Gains unusual dual membership in provincial student lobbying groups.
By Samantha Thompson
On Dec. 4, the Kwantlen Student Association council passed a motion to apply for membership in the Alliance of B.C. Students, and have since become members. The organization is still in its beginning stages, but it has already gained seven student organizations as members, representing 140,000 students across the province.
“It’s a member-driven organization,” says Colúm Connolly, chairperson of the ABCS.
It came out of a campaign called Where’s the Funding!?, which began in May 2011 and included the student associations of UBC, the University of the Fraser Valley, the University of Victoria, and Capilano University. In February 2013 the coalition expanded and they adopted their current name of the ABCS, with the goal of advocating for more accessible post-secondary education. This accessibility covers things like public transit, childcare, and creating a debt-free province for students.
“The value for students is there, and there is no obligation to pay the fees as well so it’s a bit of a win-win situation,” says Richard Hosein, director of external affairs for the KSA. He describes the ABCS as a group that is focused on government lobbying.
“We still want to continue advocating for students outside the [Canadian Federation of Students],” he says.
The ABCS does not require its members to pay any fees in order to join the organization. In their original constitution it explicitly stated that membership fees would not be collected, but the organization is now seeking official society status as it is a provision not permitted in a society’s constitution. Connolly says that becoming an official society will give it more credibility.
Although the KSA already pays membership fees to another provincial organization, the Canadian Federation of Students-BC, Hosein says that the CFS-BC is “ineffective for students,” whereas the KSA’s relationship and experience with the ABCS so far has been positive.
According to Hosein, the KSA has been able to participate in campaigns that sought out meetings with MLAs to talk about the future of post-secondary education—and this was before they were even officially members.
Students at Kwantlen have been collecting signatures to petition to leave the CFS-BC. Until the outcome of the petition is known, Kwantlen students will remain members of both organizations. Hosein says, there has been “some animosity” between the KSA and the CFS in the past, and it “seems [the KSA] is neglected on a lot of issues.”

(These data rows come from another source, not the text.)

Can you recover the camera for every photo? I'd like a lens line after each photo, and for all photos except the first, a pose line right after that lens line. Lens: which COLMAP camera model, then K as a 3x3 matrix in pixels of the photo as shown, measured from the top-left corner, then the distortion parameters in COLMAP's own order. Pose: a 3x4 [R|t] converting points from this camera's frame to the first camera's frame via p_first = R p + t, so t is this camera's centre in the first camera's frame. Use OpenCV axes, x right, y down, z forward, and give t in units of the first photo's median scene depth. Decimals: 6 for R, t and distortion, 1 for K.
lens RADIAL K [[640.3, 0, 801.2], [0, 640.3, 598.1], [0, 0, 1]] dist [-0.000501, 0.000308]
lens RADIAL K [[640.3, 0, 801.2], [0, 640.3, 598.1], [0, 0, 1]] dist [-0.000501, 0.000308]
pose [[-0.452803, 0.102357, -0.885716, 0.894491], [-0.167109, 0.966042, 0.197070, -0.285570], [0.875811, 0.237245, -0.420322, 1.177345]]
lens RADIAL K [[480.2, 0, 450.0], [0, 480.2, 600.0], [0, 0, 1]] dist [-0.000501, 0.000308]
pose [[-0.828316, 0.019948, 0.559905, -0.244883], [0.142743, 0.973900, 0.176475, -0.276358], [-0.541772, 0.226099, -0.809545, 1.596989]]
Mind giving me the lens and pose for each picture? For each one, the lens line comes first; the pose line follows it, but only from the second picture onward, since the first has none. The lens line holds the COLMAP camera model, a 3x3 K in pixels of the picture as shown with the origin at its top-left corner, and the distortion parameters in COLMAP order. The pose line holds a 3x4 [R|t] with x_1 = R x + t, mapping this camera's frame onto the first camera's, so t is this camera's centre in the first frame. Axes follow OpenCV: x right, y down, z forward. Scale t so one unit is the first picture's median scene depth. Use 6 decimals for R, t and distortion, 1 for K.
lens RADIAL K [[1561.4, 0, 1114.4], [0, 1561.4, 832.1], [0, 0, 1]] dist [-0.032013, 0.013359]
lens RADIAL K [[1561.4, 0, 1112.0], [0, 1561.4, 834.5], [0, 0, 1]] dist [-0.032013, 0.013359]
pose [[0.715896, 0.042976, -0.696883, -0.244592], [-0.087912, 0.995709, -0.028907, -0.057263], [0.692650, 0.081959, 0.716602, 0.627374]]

The ABCS is different from other provincial lobbying organizations in many ways. According to Connolly, when the student groups came together to create the ABCS, they pulled ideas that they saw working in other organizations, as well as setting out provisions to ensure things they didn’t see as effective wouldn’t repeat themselves in the new organization.
As the ABCS represents students from undergraduate, graduate, and trades schools,they are considering implementing caucuses for the different categories of students so that they can discuss what their group needs and raise it with the rest of the group.
One thing the ABCS prides themselves on is what Connolly refers to as an “easy-in, easy-out model,” where it is simple process to join the ABCS, and to leave. The student association just has to follow their own organization’s rules in regards to joining a new group, and write a letter to the board of the ABCS. For the KSA, all it took was a vote at council, as the ABCS currently does not require specific membership fees from each student in order for an organization to be a member. It is the same to leave, so long as the association provides 30 days notice.
One of the biggest conversations the ABCS is still having is in regards to funding. Currently, they are using a costs-shared model, where student groups decide how much they want to contribute, but it is uncertain if this is the model that will be continued. Connolly points out that there will be a minimum amount of money needed each year to ensure the running of the ABCS, to cover insurance and similar expenses.
The ABCS will be having an annual general meeting in May, where they will likely hammer out some of the finer details of the organization. The main idea, says Connolly, “is to be completely transparent.”
In the meantime, they are looking forward to a February campaign called “Trek to the Leg,” where student representatives travel to the B.C. Legislature in Victoria to meet with MLAs. They’ll be bringing a solutions-based approach, as Connolly emphasizes that it is important to express “what students need in a digestible way, to the government.”